Il cinema, il vino e santa Teresa di Lisieux

 Il cinema, il vino  e santa Teresa  di Lisieux  QUO-186
19 agosto 2021

Non ricordo esattamente l’anno, credo intorno al 1990, Ermanno Olmi, grande personalità del cinema italiano di qualità, si accingeva a cenare da solo in uno stabilimento termale di Ischia, proprio mentre io partecipavo a un incontro sul cinema. Non molto tempo prima il suo film La leggenda del santo bevitore aveva vinto la Palma d’Oro al Festival di Venezia.

Quando l’ho riconosciuto gli ho chiesto se voleva cenare insieme con me. Dopo un suo silenzioso cenno di assenso, mi sono presentato e ho iniziato a parlare, e non potendo fare altrimenti, ho ricordato il suo film vincitore della Palma d’Oro e la profonda impressione che mi aveva fatto. Ho sciorinato una serie di luoghi comuni che Olmi aveva sicuramente sentito decine di volte su temi più o meno presenti nella sua opera: il miracolo, la Provvidenza, l’umorismo, la lealtà, la debolezza umana e non solo, la ricchezza di significati incorporati nella trama ed espressi in una magnifica performance di Rutger Hauer. Olmi mi ascoltò non senza una certa condiscendenza e sembrò annuire d’accordo con me.

Credo che abbia cominciato a prendermi sul serio quando gli ho fatto notare ciò che sentivo essere vicino al mio cuore: il valore dell’impegno, il vino — o meglio, i vini — e santa Teresa di Lisieux.

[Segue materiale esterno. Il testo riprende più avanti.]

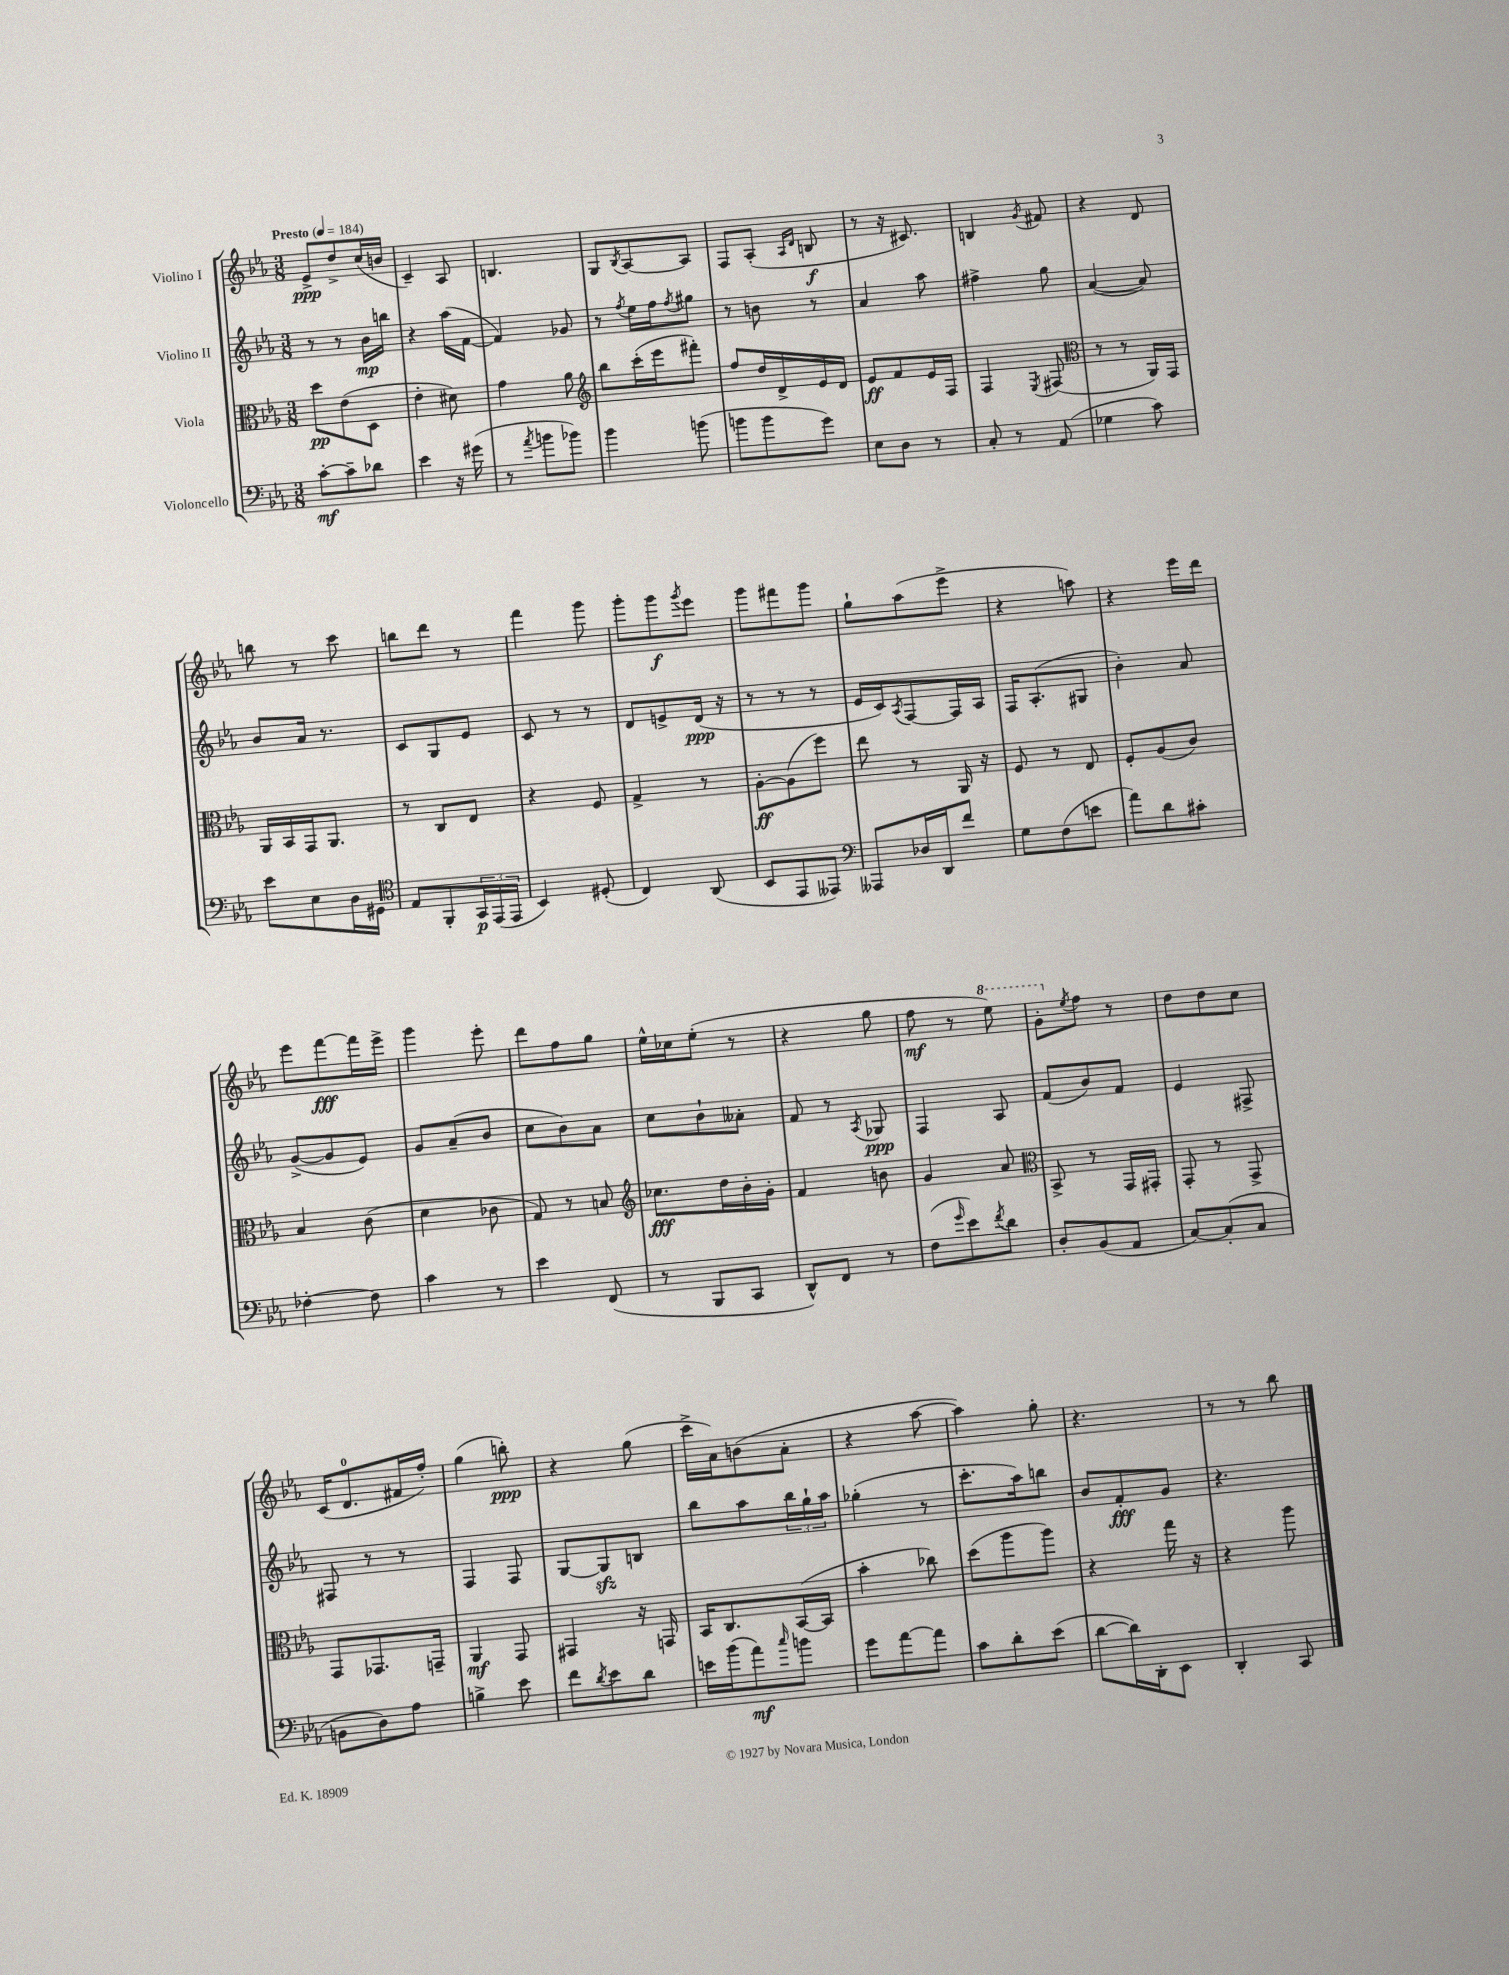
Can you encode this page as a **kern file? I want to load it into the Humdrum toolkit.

Ho ricordato la mia formazione di chimico — che risale a molti anni fa. L’ho visto sorridere e credo che sia rimasto colpito quando gli ho detto che, in qualche analisi di laboratorio, con attrezzature all’avanguardia, mi ero reso conto che il vino era una sorta di sintesi delle cose più nobili dell’universo.

Non in un singolo vino, ma nei vini nel loro insieme e attraverso varie sintesi e processi di fermentazione e invecchiamento, si ottenevano molecole aromatiche molto complesse e varie, oli essenziali che, senza sapere come, erano presenti e riassumevano aromi e squisiti effluvi. Ho aggiunto che, secondo me, il Signore non avrebbe potuto scegliere un elemento, insieme al pane, di maggior significato per la celebrazione eucaristica. In quel periodo stavo pensando alla mia possibile vocazione al ministero ordinato.

Nel rispondermi Olmi mi rivelò che un amico piemontese aveva scoperto, quasi per caso, alcune bottiglie nascoste durante la guerra. Aprendone una insieme a lui, constatarono che, anche se il vino aveva perso la pigmentazione, conservava ancora splendido aroma e gusto. L’amico gliene aveva regalato un esemplare, che aveva conservato come fosse oro. E così Olmi mi invitò a fargli visita per degustarlo insieme.

Qualche tempo dopo mi sorprese l’invito dell’Enciclopedia Treccani a presentare il film sul santo bevitore nella sua sede romana. Avevano cercato di far fare la presentazione allo stesso Olmi che si schernì dicendo che non era in vena, e nello stesso tempo mi propose come sostituto, affermando che siccome io conoscevo il cinema, il vino e santa Teresa di Lisieux, ero la persona giusta. Anche se dubitavo che Olmi potesse aver ragione,
ho accettato l’incarico.

Qualche tempo dopo ho collaborato all’organizzazione, a Barcellona, di un evento su cinema e spiritualità. Ho invitato Ermanno Olmi e altri registi con i quali intrattenevo buoni rapporti. Olmi è venuto accompagnato da sua figlia, e mi ha confessato che per essere presente aveva dovuto vincere il panico che gli provocavano gli aerei.

Sono molto grato a Ermanno Olmi, soprattutto per la sua amicizia, ma specialmente per quello che mi ha insegnato con la sua parola e la sua opera, espressa con bellezza formale e semplicità,
con il suo vissuto e l’aneddotica.

In questo momento, pensando a Olmi, riesco a rivivere, a rendermi conto nuovamente della natura cristiana — direi piuttosto cattolica — della sua opera, della bellezza di tutti gli esseri viventi, della gioia di ricevere il perdono, della felicità altrui, della bellezza di lasciarsi andare, della grandezza delle piccole cose. Il grande dono dell’esistenza stessa, essere consapevoli di fino a che punto Dio è integrato nell’azione dell’essere umano; l’esperienza della fede senza accorgersi — con o senza notti oscure — che è la luce interiore a illuminare la realtà del mondo, e la consapevolezza che non esiste un limite insormontabile in relazione a Dio.

Credo anche che Ermanno Olmi, nella sua opera e nella vita, sia stato con nonchalance un maestro della sublime arte di morire felicemente.